Tel Aviv, Tehran, Amman and Ankara have each pledged $5 million to keep alive an initiative to boost scientific research and cooperation in the region, Jordanian officials announced on Wednesday.

With pledges secured last week in a meeting in Amman, officials are one step closer to completing Synchrotron-light for Experimental Sciences in the Middle East (SESAME), a Jordan-based regional research facility designed to boost application of experimental physics, according to Khaled Toukan, SESAME director.

“With these pledges we are now set to advance scientific research and cooperation in the region,” he told The Jordan Times.

An additional $15 million in funding is required to complete the $110-million centre, Toukan added, expressing hope that the multi-country SESAME board will be able to secure the funds by the end of the year.

The UNESCO-sponsored initiative, modelled after the European Organisation for Nuclear Research (CERN) is to house the Middle East’s first synchrotron-light accelerator to be used by Arab, Israeli and Turkish researchers and scientists alike.
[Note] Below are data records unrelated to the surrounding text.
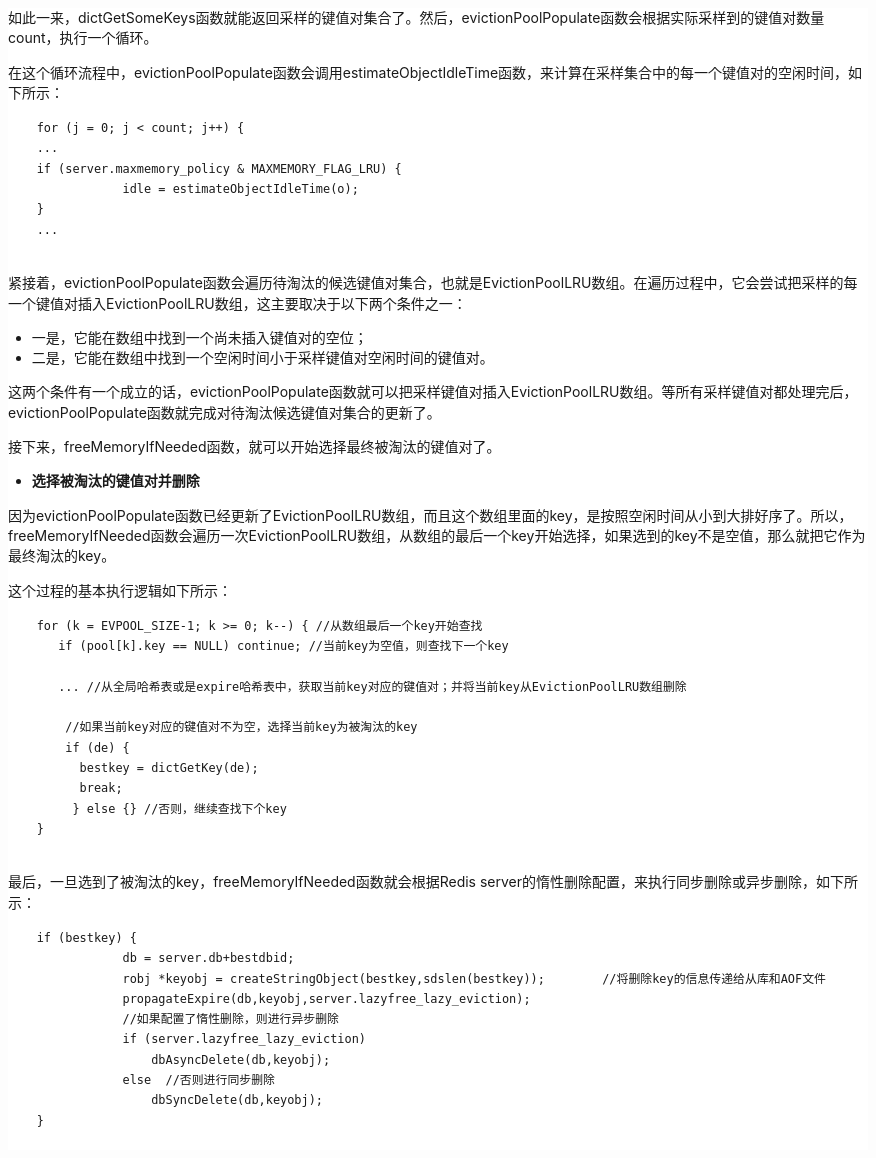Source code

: 如此一来，dictGetSomeKeys函数就能返回采样的键值对集合了。然后，evictionPoolPopulate函数会根据实际采样到的键值对数量count，执行一个循环。

在这个循环流程中，evictionPoolPopulate函数会调用estimateObjectIdleTime函数，来计算在采样集合中的每一个键值对的空闲时间，如下所示：

```
    for (j = 0; j < count; j++) {
    ...
    if (server.maxmemory_policy & MAXMEMORY_FLAG_LRU) {
                idle = estimateObjectIdleTime(o);
    }
    ...
    

```

紧接着，evictionPoolPopulate函数会遍历待淘汰的候选键值对集合，也就是EvictionPoolLRU数组。在遍历过程中，它会尝试把采样的每一个键值对插入EvictionPoolLRU数组，这主要取决于以下两个条件之一：

* 一是，它能在数组中找到一个尚未插入键值对的空位；
* 二是，它能在数组中找到一个空闲时间小于采样键值对空闲时间的键值对。

这两个条件有一个成立的话，evictionPoolPopulate函数就可以把采样键值对插入EvictionPoolLRU数组。等所有采样键值对都处理完后，evictionPoolPopulate函数就完成对待淘汰候选键值对集合的更新了。

接下来，freeMemoryIfNeeded函数，就可以开始选择最终被淘汰的键值对了。

* **选择被淘汰的键值对并删除**

因为evictionPoolPopulate函数已经更新了EvictionPoolLRU数组，而且这个数组里面的key，是按照空闲时间从小到大排好序了。所以，freeMemoryIfNeeded函数会遍历一次EvictionPoolLRU数组，从数组的最后一个key开始选择，如果选到的key不是空值，那么就把它作为最终淘汰的key。

这个过程的基本执行逻辑如下所示：

```
    for (k = EVPOOL_SIZE-1; k >= 0; k--) { //从数组最后一个key开始查找
       if (pool[k].key == NULL) continue; //当前key为空值，则查找下一个key
       
       ... //从全局哈希表或是expire哈希表中，获取当前key对应的键值对；并将当前key从EvictionPoolLRU数组删除
    
        //如果当前key对应的键值对不为空，选择当前key为被淘汰的key
        if (de) {
          bestkey = dictGetKey(de);
          break;
         } else {} //否则，继续查找下个key
    }
    

```

最后，一旦选到了被淘汰的key，freeMemoryIfNeeded函数就会根据Redis server的惰性删除配置，来执行同步删除或异步删除，如下所示：

```
    if (bestkey) {
                db = server.db+bestdbid;
                robj *keyobj = createStringObject(bestkey,sdslen(bestkey));        //将删除key的信息传递给从库和AOF文件
                propagateExpire(db,keyobj,server.lazyfree_lazy_eviction);
                //如果配置了惰性删除，则进行异步删除
                if (server.lazyfree_lazy_eviction)
                    dbAsyncDelete(db,keyobj);
                else  //否则进行同步删除
                    dbSyncDelete(db,keyobj);
    }
    

```
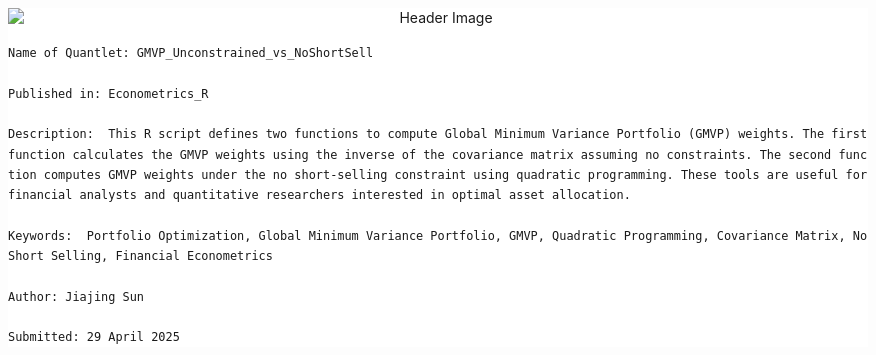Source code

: <div style="margin: 0; padding: 0; text-align: center; border: none;">
<a href="https://quantlet.com" target="_blank" style="text-decoration: none; border: none;">
<img src="https://github.com/StefanGam/test-repo/blob/main/quantlet_design.png?raw=true" alt="Header Image" width="100%" style="margin: 0; padding: 0; display: block; border: none;" />
</a>
</div>

```
Name of Quantlet: GMVP_Unconstrained_vs_NoShortSell

Published in: Econometrics_R

Description:  This R script defines two functions to compute Global Minimum Variance Portfolio (GMVP) weights. The first function calculates the GMVP weights using the inverse of the covariance matrix assuming no constraints. The second function computes GMVP weights under the no short-selling constraint using quadratic programming. These tools are useful for financial analysts and quantitative researchers interested in optimal asset allocation.

Keywords:  Portfolio Optimization, Global Minimum Variance Portfolio, GMVP, Quadratic Programming, Covariance Matrix, No Short Selling, Financial Econometrics

Author: Jiajing Sun

Submitted: 29 April 2025

```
Officials expect to complete the centre, based near the city of Salt, some 15 kilometres outside of Amman, by 2015, to facilitate experiments with applications in a range of fields from medical sciences to archaeological excavations.

Open to scientists, researchers and graduate students, SESAME aims to reverse a decades-old regional trend of brain drain by providing facilities whose absence has long forced physicists and researchers to go abroad to complete their studies.

The initiative was designed to encourage countries across the Middle East to find common ground in sciences away from divisive regional politics, with a board comprising Bahrain, Cyprus, Egypt, Iran, Israel, Jordan, Pakistan, the Palestinian Authority and Turkey.

The EU and the US, which serve as SESAME “observers”, have also provided funding for the regional scientific initiative.